Anche i britannici e gli scandinavi utilizzano l’umanitario come uno strumento di penetrazione dei mercati. In Francia, il dibattito fatica a emergere nelle grandi ONG tipo Médecins du Monde o Médecins sans Frontières, che rifiutano di collegare interesse nazionale e altruismo. Tuttavia, la politica dello struzzo non è la soluzione: potrebbe un giorno spingerle fuori dalla scena. Le ONG pilotate dai governi e/o dalle aziende contano di occupare tutto il terreno e sbarazzarsi definitivamente di quelle che credono ancora nel gesto totalmente gratuito. La stessa domanda si pone per le forze armate che, attraverso le Civil-Military Affairs (ACM), sono impegnate al fianco delle popolazioni per proteggerle e aiutarle a ricostruire i loro villaggi o città dopo un conflitto.
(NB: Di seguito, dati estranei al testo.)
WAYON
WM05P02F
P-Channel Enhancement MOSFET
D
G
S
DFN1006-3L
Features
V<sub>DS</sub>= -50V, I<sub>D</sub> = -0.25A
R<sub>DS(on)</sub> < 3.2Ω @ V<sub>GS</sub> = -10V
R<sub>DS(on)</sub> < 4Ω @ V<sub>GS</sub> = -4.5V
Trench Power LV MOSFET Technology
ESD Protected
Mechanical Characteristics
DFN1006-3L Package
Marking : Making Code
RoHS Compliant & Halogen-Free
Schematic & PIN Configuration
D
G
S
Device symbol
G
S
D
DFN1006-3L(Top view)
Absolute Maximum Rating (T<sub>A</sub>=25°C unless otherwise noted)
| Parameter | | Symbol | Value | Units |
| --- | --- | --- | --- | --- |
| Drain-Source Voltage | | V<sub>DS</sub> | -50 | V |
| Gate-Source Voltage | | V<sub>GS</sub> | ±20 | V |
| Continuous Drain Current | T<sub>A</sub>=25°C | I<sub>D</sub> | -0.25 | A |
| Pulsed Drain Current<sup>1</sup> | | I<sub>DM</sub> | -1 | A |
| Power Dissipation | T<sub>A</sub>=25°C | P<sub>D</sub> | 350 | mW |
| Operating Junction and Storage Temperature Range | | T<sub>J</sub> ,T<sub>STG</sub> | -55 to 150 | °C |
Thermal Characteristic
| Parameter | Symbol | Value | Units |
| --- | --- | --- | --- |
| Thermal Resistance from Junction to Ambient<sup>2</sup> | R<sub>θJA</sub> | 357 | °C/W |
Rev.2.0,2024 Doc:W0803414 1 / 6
Devono approfittare della situazione per favorire le aziende dei loro Paesi nella conquista dei mercati di ricostruzione? Oltre a non esserci nulla di scioccante nel voler partecipare, una volta tornata la pace,  alla competizione economica, l’intervento economico è anche un elemento fondamentale della risoluzione della crisi.

La globalizzazione ha reso la competizione economica più intensa e le aziende devono navigare in un ambiente regolamentare complesso e spesso in evoluzione. La cooperazione internazionale e le alleanze strategiche diventano essenziali per competere su scala globale. Le aziende devono essere agili e adattabili, capaci di anticipare le tendenze del mercato e di reagire rapidamente ai cambiamenti normativi e tecnologici.